Re: [Wikimedia-l] Quality issues

1 Dec 2015

Hoi,
<grin> I do work on quality issues. I blog about them. I work towards
implementing solutions. </grin> I have fixed quite a few errors in Wikidata
and I do not rack up as many edits as I could because of it.

In the mean time with your "I do not want to be involved attitude" you are
the proverbial sailor who stays on shore. It is your option to get your
hands dirty or not. However, a friend of mine mentioned this attitude and
compared it to the people who said that Wikipedia would never work. That is
fine so I will  just move on away from many of your arguments..

I do not care about profit. I have over 2 million edits on Wikidata alone
and I have a few others on other projects as well. They may, it is implicit
in the license make a profit. The point is that as more data is freed, it
will free more data. With more free data we can inform more people. We can
share more of the sum of all available knowledge.

I wonder, there are many ways in which quality can be improved and all you
do is refer to others. Why should I bother with your arguments when they
are not yours and when you do not show how to make a difference? My
arguments are plausible and I actively work towards getting them
implemented. I do not need to convince people to do my work. The only thing
I want to do is ask people for their support so that we get sooner to the
stage where we will share in the sum of all available knowledge, something
we do not really do at this stage.
Thanks,
      GerardM

On 1 December 2015 at 15:30, Andreas Kolbe &lt;jayen466(a)gmail.com&gt; wrote:

...
  On Sun, Nov 29, 2015 at 2:55 PM, Gerard Meijssen <
 gerard.meijssen(a)gmail.com&gt;
 wrote:

  So identify an issue and it can be dealt with.

 The fact an issue *can* be dealt with does not mean that it *will* be dealt
 with.

 For example, in the post that opened this discussion a little over a week
 ago, you said:

 "At Wikidata we often find issues with data imported from a Wikipedia.
 Lists have been produced with these issues on the Wikipedia involved and
 arguably they do present issues with the quality of Wikipedia or Wikidata
 for that matter. So far hardly anything resulted from such outreach."

 These were your own words: "hardly anything resulted from such outreach."
 Wikimedia is three years into this project. If people produce lists of
 quality issues, that's great, but if nothing happens as a result, that's
 not so great.

 An example of this is available in this very thread. Three days ago I
 mentioned the issues with the Grasulf II of Friuli entries on Reasonator
 and Wikidata. I didn't expect that you or anyone else would fix them, and
 they haven't been, at the time of writing.

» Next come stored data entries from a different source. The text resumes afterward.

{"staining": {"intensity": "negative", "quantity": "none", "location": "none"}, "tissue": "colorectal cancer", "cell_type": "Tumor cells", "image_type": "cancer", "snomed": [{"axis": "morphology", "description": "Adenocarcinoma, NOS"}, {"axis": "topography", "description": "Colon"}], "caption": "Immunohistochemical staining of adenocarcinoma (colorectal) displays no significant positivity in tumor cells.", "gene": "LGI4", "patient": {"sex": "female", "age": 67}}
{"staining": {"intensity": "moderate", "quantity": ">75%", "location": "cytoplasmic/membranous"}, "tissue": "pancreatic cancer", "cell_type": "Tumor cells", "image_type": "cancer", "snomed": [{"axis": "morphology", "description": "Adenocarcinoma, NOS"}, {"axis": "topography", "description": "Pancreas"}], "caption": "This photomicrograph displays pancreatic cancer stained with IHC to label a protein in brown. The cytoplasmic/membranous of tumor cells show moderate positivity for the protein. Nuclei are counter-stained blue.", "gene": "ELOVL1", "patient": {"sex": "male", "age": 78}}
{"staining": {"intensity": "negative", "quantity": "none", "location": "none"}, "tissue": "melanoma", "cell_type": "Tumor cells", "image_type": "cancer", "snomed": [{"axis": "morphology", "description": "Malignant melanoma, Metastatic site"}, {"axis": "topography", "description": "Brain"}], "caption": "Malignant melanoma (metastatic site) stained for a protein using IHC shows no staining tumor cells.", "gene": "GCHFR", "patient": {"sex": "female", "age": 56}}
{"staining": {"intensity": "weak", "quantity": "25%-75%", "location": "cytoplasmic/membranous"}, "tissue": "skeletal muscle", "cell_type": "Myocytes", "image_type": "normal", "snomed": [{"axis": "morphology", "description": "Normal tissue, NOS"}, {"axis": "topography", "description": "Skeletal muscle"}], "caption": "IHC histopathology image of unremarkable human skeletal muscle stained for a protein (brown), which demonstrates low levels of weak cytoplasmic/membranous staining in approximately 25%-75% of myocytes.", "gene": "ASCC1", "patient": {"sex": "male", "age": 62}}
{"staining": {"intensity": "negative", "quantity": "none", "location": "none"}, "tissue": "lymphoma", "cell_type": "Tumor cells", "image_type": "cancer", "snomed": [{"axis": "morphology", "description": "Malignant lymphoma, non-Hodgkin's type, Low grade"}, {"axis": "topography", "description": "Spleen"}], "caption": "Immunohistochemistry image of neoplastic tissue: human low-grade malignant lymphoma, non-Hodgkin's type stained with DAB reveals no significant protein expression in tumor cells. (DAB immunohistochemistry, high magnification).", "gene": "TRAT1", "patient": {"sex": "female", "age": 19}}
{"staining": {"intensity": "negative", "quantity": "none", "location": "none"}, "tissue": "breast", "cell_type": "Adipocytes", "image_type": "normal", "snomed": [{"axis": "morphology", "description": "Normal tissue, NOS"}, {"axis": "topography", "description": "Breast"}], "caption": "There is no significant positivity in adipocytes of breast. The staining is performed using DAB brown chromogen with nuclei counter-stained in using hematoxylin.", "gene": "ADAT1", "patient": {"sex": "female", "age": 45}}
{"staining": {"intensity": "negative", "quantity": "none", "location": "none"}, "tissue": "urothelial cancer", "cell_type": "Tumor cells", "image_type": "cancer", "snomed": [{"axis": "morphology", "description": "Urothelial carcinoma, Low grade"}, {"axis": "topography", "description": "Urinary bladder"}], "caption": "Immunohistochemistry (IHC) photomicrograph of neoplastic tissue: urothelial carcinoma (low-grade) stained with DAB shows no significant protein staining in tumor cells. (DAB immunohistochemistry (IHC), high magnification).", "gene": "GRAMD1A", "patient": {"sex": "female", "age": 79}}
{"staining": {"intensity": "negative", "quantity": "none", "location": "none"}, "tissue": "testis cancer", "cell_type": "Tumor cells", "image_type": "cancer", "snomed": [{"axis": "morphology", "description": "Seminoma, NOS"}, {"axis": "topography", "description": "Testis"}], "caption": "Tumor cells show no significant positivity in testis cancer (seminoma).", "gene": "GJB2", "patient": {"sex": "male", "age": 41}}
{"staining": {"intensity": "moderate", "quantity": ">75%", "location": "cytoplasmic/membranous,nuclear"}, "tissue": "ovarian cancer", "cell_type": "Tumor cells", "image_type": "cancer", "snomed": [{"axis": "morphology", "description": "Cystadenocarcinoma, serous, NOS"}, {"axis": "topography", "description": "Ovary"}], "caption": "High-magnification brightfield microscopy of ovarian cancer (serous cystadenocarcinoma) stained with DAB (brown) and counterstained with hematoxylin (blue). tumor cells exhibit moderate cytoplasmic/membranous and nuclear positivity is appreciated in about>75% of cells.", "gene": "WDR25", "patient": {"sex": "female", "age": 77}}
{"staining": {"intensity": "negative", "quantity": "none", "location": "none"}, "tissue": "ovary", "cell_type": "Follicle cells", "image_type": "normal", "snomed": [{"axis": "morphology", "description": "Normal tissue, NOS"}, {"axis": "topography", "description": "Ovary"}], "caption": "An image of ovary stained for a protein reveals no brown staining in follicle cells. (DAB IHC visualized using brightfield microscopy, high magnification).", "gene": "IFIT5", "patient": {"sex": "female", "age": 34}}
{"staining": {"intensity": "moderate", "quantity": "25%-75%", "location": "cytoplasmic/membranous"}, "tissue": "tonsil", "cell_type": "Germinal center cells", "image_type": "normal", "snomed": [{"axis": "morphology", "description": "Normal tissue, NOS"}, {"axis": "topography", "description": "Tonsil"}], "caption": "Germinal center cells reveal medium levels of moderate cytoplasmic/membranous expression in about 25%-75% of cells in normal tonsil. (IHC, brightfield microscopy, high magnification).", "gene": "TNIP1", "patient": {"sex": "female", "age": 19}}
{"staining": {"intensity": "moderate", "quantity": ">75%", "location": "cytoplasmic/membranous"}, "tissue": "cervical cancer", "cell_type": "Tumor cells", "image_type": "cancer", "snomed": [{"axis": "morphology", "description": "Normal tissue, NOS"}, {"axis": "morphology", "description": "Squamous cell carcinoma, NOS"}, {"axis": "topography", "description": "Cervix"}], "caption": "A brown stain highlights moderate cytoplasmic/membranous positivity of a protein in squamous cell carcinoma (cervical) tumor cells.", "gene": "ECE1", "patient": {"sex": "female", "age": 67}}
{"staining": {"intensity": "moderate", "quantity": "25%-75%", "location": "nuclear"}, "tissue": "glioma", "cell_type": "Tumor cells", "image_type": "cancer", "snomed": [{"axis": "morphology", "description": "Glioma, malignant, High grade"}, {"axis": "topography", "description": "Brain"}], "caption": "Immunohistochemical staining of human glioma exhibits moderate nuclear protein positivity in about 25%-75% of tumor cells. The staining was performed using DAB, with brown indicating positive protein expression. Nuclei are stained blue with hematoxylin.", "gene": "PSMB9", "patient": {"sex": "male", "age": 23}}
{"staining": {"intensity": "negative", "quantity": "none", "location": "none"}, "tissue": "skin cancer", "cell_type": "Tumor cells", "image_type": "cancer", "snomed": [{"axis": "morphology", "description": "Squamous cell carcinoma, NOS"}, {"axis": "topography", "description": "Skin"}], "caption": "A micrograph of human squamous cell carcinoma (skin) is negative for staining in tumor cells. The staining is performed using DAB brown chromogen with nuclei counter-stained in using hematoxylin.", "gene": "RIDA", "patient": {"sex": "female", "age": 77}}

 You certainly could have fixed them -- you have made hundreds of edits on
 Wikidata since replying to that post of mine -- but you haven't. Adding new
 data is more satisfying than sourcing and improving an obscure entry. (If
 you're wondering why I didn't fix the entry myself, see the section "And to
 answer the obvious question …" in last month's Signpost op-ed.[1])

 This problem is replicated across the Wikimedia universe. Wikimedia
 projects are run by volunteers. They work on what interests them, or
 whatever they have an investment in. Fixing old errors is not as appealing
 as importing 2 million items of new data (including tens or hundreds of
 thousands of erroneous ones), because fixing errors is slow work. It
 retards the growth of your edit count! You spend one hour researching a
 date, and all you get for that effort is one lousy edit in your
 contributions history. There are plenty of tasks allowing you to rack up
 500 edits in 5 minutes. People seem to prefer those.

 That is why Wikipedia has the familiar backlogs in areas like copyright
 infringement or AfC. Even warning templates indicating bias or other
 problematic content often sit for years without being addressed.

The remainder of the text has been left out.